Problem requirements:
Report each line of the records that contains the string "Gain". Case matters, so count only matches with the same capitalization.

Listed entries:
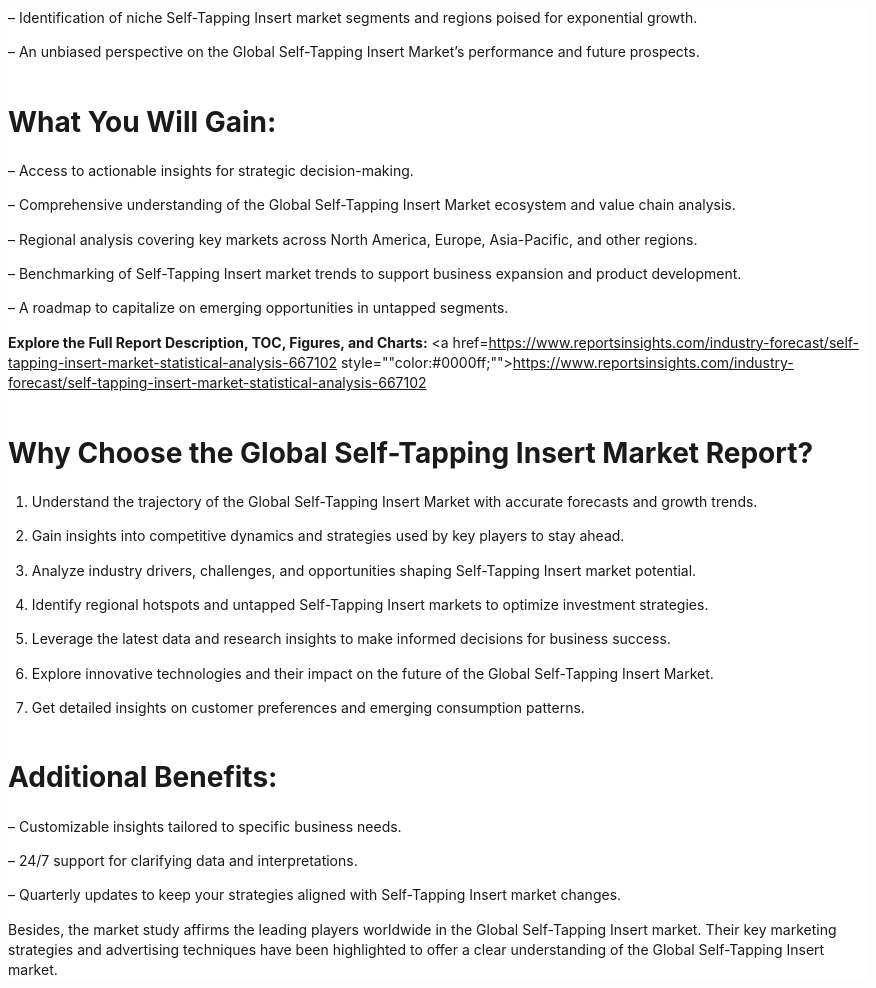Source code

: – Identification of niche Self-Tapping Insert market segments and regions poised for exponential growth.

– An unbiased perspective on the Global Self-Tapping Insert Market’s performance and future prospects.

# <strong>What You Will Gain:</strong>

– Access to actionable insights for strategic decision-making.

– Comprehensive understanding of the Global Self-Tapping Insert Market ecosystem and value chain analysis.

– Regional analysis covering key markets across North America, Europe, Asia-Pacific, and other regions.

– Benchmarking of Self-Tapping Insert market trends to support business expansion and product development.

– A roadmap to capitalize on emerging opportunities in untapped segments.

<strong>Explore the Full Report Description, TOC, Figures, and Charts:</strong>
<a href=https://www.reportsinsights.com/industry-forecast/self-tapping-insert-market-statistical-analysis-667102 style=""color:#0000ff;"">https://www.reportsinsights.com/industry-forecast/self-tapping-insert-market-statistical-analysis-667102</a>

# <strong>Why Choose the Global Self-Tapping Insert Market Report?</strong>

1. Understand the trajectory of the Global Self-Tapping Insert Market with accurate forecasts and growth trends.

2. Gain insights into competitive dynamics and strategies used by key players to stay ahead.

3. Analyze industry drivers, challenges, and opportunities shaping Self-Tapping Insert market potential.

4. Identify regional hotspots and untapped Self-Tapping Insert markets to optimize investment strategies.

5. Leverage the latest data and research insights to make informed decisions for business success.

6. Explore innovative technologies and their impact on the future of the Global Self-Tapping Insert Market.

7. Get detailed insights on customer preferences and emerging consumption patterns.

# <strong>Additional Benefits:</strong>

– Customizable insights tailored to specific business needs.

– 24/7 support for clarifying data and interpretations.

– Quarterly updates to keep your strategies aligned with Self-Tapping Insert market changes.

Besides, the market study affirms the leading players worldwide in the Global Self-Tapping Insert market. Their key marketing strategies and advertising techniques have been highlighted to offer a clear understanding of the Global Self-Tapping Insert market.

Expected output:
# <strong>What You Will Gain:</strong>
2. Gain insights into competitive dynamics and strategies used by key players to stay ahead.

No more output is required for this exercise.